Records from a collection
————
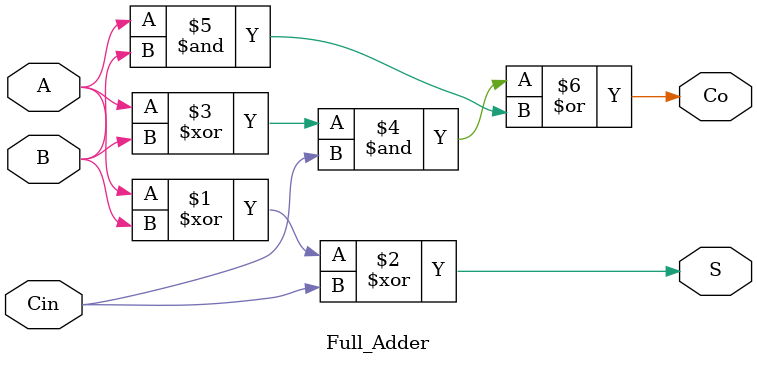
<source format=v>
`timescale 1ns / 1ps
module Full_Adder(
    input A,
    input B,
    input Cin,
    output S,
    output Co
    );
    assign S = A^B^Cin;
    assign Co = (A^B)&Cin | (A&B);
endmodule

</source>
————
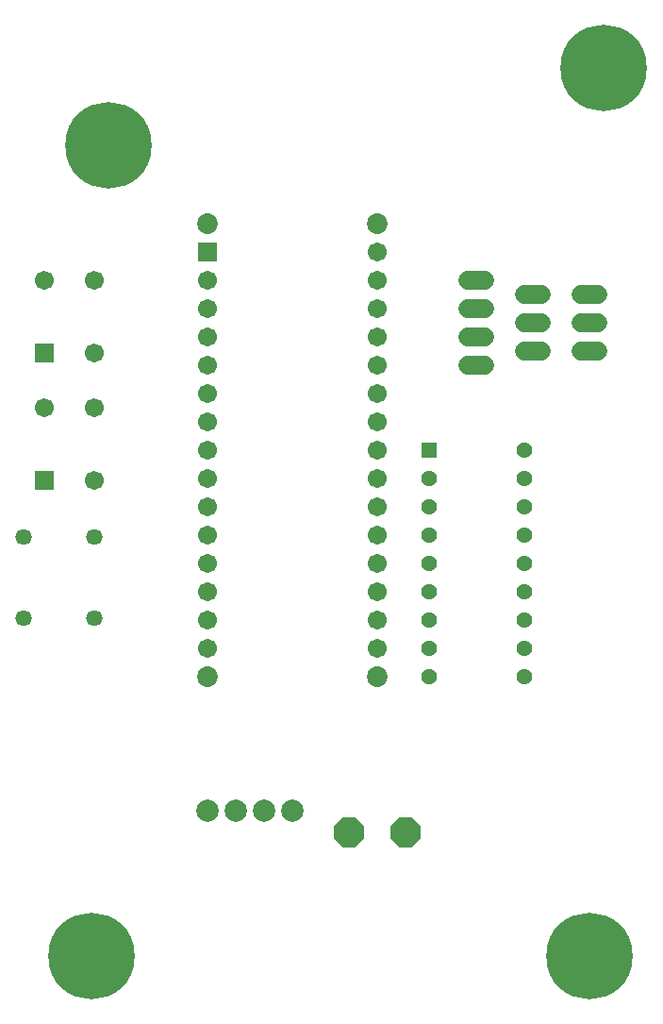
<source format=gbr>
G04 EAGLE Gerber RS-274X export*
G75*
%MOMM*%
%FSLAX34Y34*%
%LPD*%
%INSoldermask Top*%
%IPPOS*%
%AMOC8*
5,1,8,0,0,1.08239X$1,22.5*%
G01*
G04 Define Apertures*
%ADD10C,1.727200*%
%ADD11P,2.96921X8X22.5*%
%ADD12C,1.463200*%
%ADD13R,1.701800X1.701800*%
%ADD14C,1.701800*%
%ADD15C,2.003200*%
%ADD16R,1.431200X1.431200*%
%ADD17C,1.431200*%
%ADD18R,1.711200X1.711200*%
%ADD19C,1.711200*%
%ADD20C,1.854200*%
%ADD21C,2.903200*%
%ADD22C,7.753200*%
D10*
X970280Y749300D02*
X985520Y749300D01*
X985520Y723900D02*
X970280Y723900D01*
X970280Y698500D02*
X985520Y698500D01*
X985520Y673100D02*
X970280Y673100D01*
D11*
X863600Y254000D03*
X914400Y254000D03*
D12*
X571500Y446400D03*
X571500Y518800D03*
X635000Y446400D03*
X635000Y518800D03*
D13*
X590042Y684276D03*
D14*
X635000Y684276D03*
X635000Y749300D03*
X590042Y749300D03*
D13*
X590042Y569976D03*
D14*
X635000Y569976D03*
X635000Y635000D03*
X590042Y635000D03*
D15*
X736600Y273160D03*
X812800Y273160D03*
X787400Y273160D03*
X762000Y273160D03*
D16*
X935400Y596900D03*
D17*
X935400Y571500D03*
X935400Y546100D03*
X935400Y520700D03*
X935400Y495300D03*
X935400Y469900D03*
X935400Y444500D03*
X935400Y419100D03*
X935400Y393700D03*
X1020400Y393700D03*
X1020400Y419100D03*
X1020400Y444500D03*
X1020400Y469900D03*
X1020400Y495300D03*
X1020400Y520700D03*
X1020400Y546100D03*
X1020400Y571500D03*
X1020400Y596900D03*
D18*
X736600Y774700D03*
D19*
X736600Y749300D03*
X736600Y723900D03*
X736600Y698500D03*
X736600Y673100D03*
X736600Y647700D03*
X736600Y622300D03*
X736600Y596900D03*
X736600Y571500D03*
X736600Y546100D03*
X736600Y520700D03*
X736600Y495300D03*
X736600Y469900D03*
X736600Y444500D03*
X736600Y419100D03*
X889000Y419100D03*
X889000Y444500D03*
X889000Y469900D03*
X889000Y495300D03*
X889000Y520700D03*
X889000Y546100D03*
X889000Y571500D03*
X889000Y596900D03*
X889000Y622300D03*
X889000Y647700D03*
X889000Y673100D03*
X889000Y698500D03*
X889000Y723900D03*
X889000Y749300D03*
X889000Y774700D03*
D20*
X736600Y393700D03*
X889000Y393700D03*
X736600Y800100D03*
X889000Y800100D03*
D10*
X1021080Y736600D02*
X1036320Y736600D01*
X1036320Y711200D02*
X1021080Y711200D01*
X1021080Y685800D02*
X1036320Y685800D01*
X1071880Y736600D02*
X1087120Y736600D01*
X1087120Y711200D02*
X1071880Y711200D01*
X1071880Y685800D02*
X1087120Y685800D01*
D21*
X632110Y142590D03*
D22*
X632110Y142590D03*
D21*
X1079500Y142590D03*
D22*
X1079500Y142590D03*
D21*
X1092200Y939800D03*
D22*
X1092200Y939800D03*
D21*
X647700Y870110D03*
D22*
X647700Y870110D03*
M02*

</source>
————
The task:
When you reach the line holding "X736600Y273160D03*" in the records above, begin reproducing exactly, stop after the line holding "X935400Y393700D03*", and output nothing else.

Task result:
X736600Y273160D03*
X812800Y273160D03*
X787400Y273160D03*
X762000Y273160D03*
D16*
X935400Y596900D03*
D17*
X935400Y571500D03*
X935400Y546100D03*
X935400Y520700D03*
X935400Y495300D03*
X935400Y469900D03*
X935400Y444500D03*
X935400Y419100D03*
X935400Y393700D03*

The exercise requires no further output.